Control
Micro-bang mullet.
It’s just an idea anyway, right? An abstract concept we think of as concrete. We even think we have it a lot of the time. Control.
Then there are these times in life that remind us we don’t. And make us think we never did.
But the thing is, I did feel like I had it. Control. I felt like I had it. Before.
Before diagnosis. Before something new took control. Or at least took the wheel.
Before, I woke up early 6 days a week to workout. I chose which workout program to focus on that week or that month. This routine, which felt like control, shaped my life.
I then chose to work most days with my friends in special education at my son’s elementary school. I chose to pack a healthy snack and lunch on these days. Since it was my choice to be there, I chose to smile even when the work was hard. Because I could also choose not to be there.
But now, I feel I’ve lost it. Choices. Routines. Certainly control.
I try to stay positive. I try not to feel as if all my choices have been stripped from me. I try to feel as if I have any control in this whirlwind.
But some days I feel as if I’m barely hanging on.
Grounded by my children and their activities.
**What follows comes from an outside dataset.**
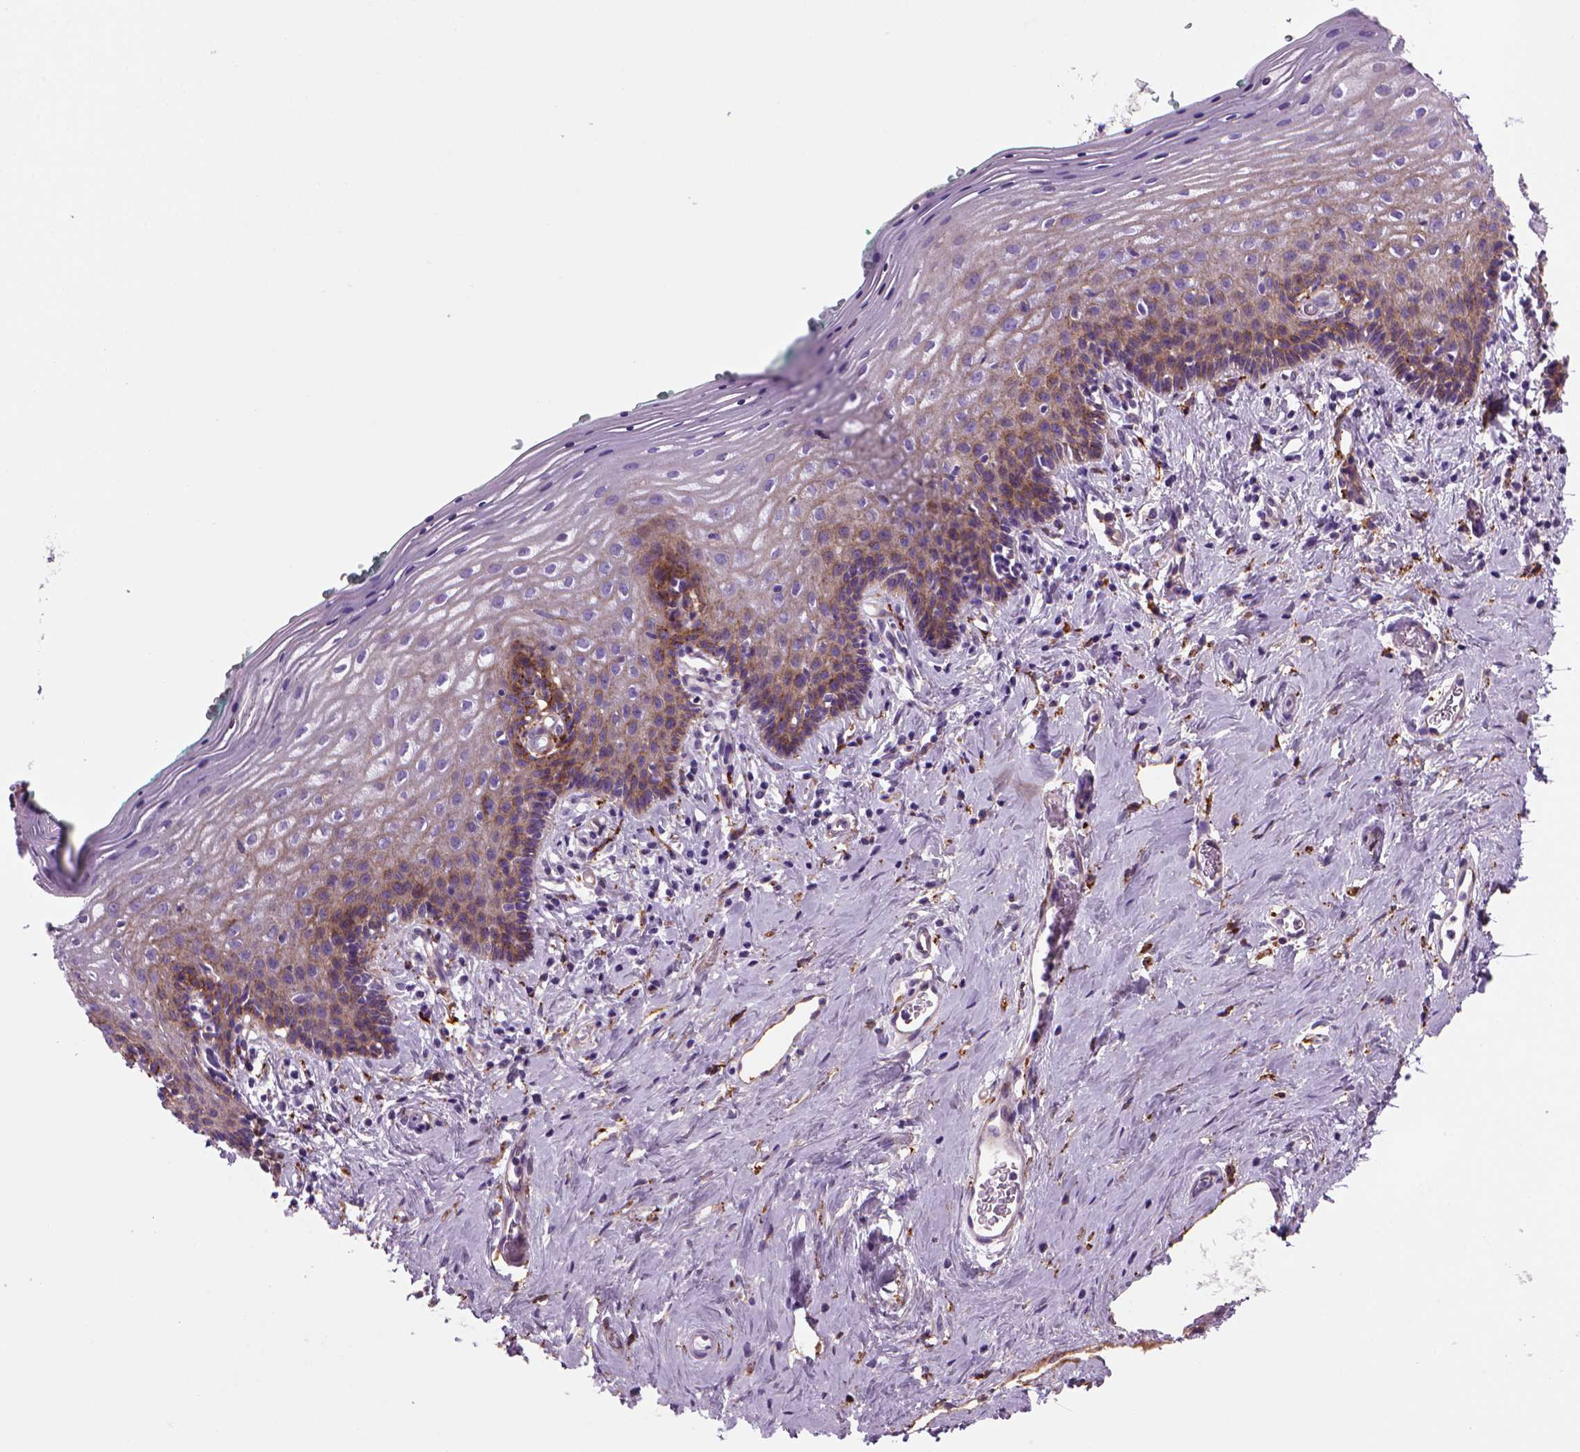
{"staining": {"intensity": "moderate", "quantity": ">75%", "location": "cytoplasmic/membranous"}, "tissue": "vagina", "cell_type": "Squamous epithelial cells", "image_type": "normal", "snomed": [{"axis": "morphology", "description": "Normal tissue, NOS"}, {"axis": "topography", "description": "Vagina"}], "caption": "Protein expression analysis of normal human vagina reveals moderate cytoplasmic/membranous staining in approximately >75% of squamous epithelial cells.", "gene": "MARCKS", "patient": {"sex": "female", "age": 42}}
Grounded by too many doctor’s appointments. Grounded by the love from all of you that I know surrounds me and makes me want to do better. To be better.
In some ways I feel as if I need to completely relinquish control in order to maybe feel like I’ve regained it someday.
Let go. Let the hair go. Let the anger of new side effects go. Let the frustration that my incisions are still stubborn to heal go. Because really letting go is a choice and in that choice is control.
It only takes one thing really to make you feel like you’ve regained it a little. One thing to make you think maybe someday I’ll feel I’m in control of more things.
So, last week I let go and took control of one thing. My daughter who’s twelve told me when I cut my hair, she wanted to do it. And she wanted to experiment with different styles.
I could either watch my hair continue to thin and cry as each strand fell or I could laugh as my daughter snipped my hair into styles she found on Pinterest.
Cry or laugh? I had a choice. I took control and chose laughter.
Even though the hair loss was inevitable, it was a hard choice to make. But my daughter and I forever have a bonding moment to remember. A moment when we laughed over hairstyle #3, a.k.a. the micro-bang mullet.
My hair is gone, for now. My sense of control feels lacking, for now. Maybe it’s not real, and maybe we never really have it. But in recognizing, and maybe even celebrating the choices I make, including the choices to let go, I know one day I’ll wake up and feel I have regained (at least some) control.